Decru, particularly strong in government markets, uses a combination of strong encryption, authentication, access controls, and compartmentalization in its DataFort appliances to secure stored data.
The two companies have operated as partners since January 2004; earlier this month NetApp said it would integrate Decru payment modules for the financial services industry into NetApp compliance management products.
And while the two companies have worked together on integrated offerings, NetApp was also quick to point out that Decru's products work with a variety of storage area network, iSCSI and direct attached storage vendors, even with other vendors in the network attached storage market where NetApp dominates. "NetApp continues to expand its ability to front-end multivendor, heterogeneous storage systems from various third-party vendors in the storage arena," the company said in a statement.
The deal, expected to close by October, is NetApp's biggest this year. It acquired virtual tape vendor Alacritus in April for $11 million.
One analyst applauded the timeliness of the acquisition. "Given the string of high-profile data loss headlines--Choicepoint, MCI, Bank of America--we believe this area is increasingly important to end customers," said Daniel Renouard of Robert W. Baird & Co., New York. Adding that the deal is an "expensive" acquisition, Renouard nonetheless cited Decru as "an early leader in a potentially large segment of the market."
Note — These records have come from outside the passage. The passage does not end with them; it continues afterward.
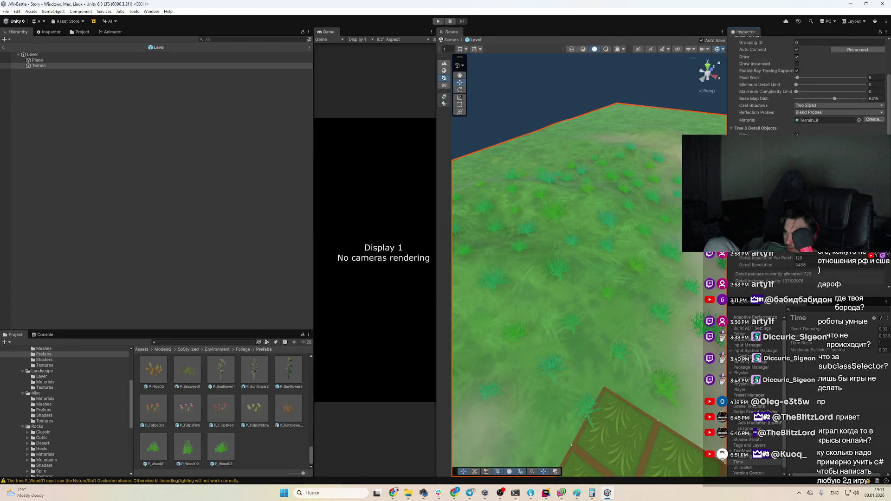
scroll(816, 83, "up", 5)
left_click(855, 107)
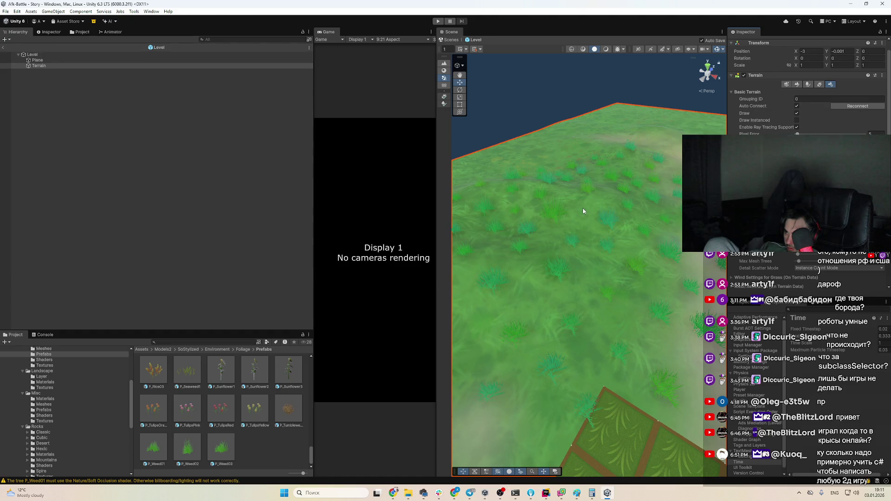
left_click(808, 84)
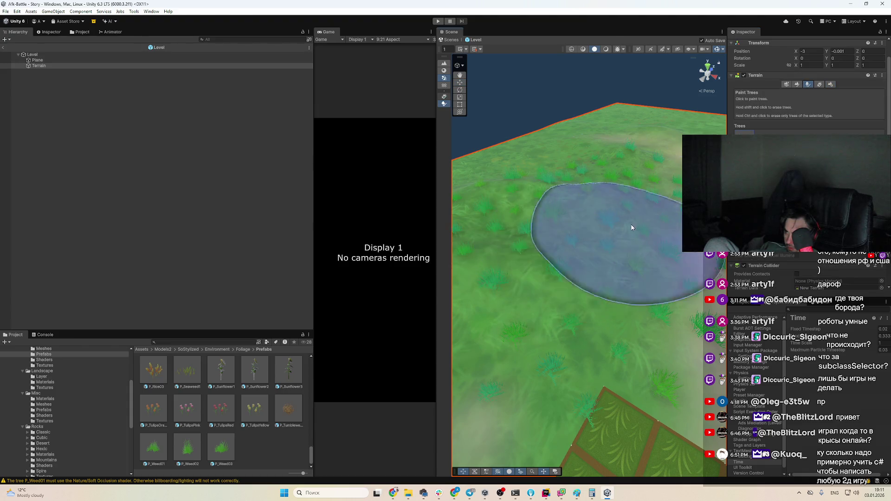
left_click(830, 84)
scroll(807, 139, "down", 5)
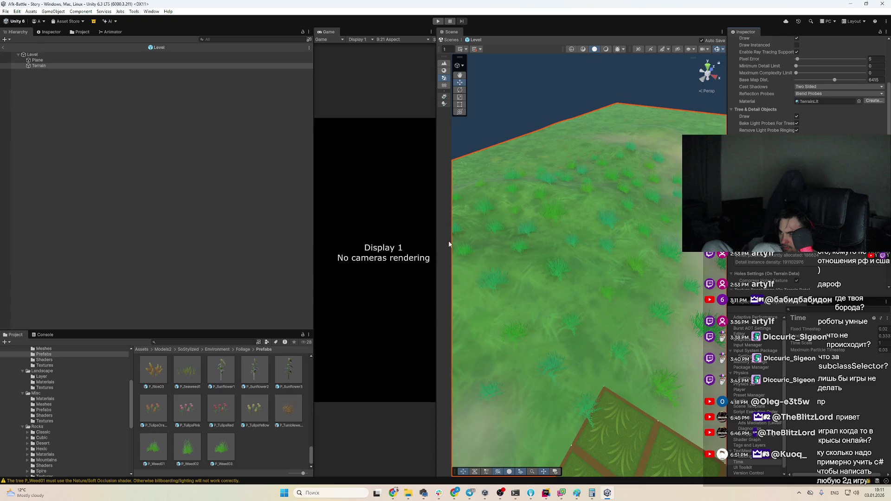
scroll(800, 95, "up", 10)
Just up the street from NetApp's headquarters, Redwood City, Calif.-based Decru was founded in 2001 and has about 45 employees. It's been the beneficiary of $45 million in venture funding from Benchmark Capital, Greylock and others. Decru's stock in trade is providing wire-speed encryption to data "at rest," that is, behind the firewall and typically on a server or archive. After the acquisition, Decru will form a new business unit within NetApp, which said it expects easy integration with NetApp's own NearStore and SnapSuite lines of data protection products.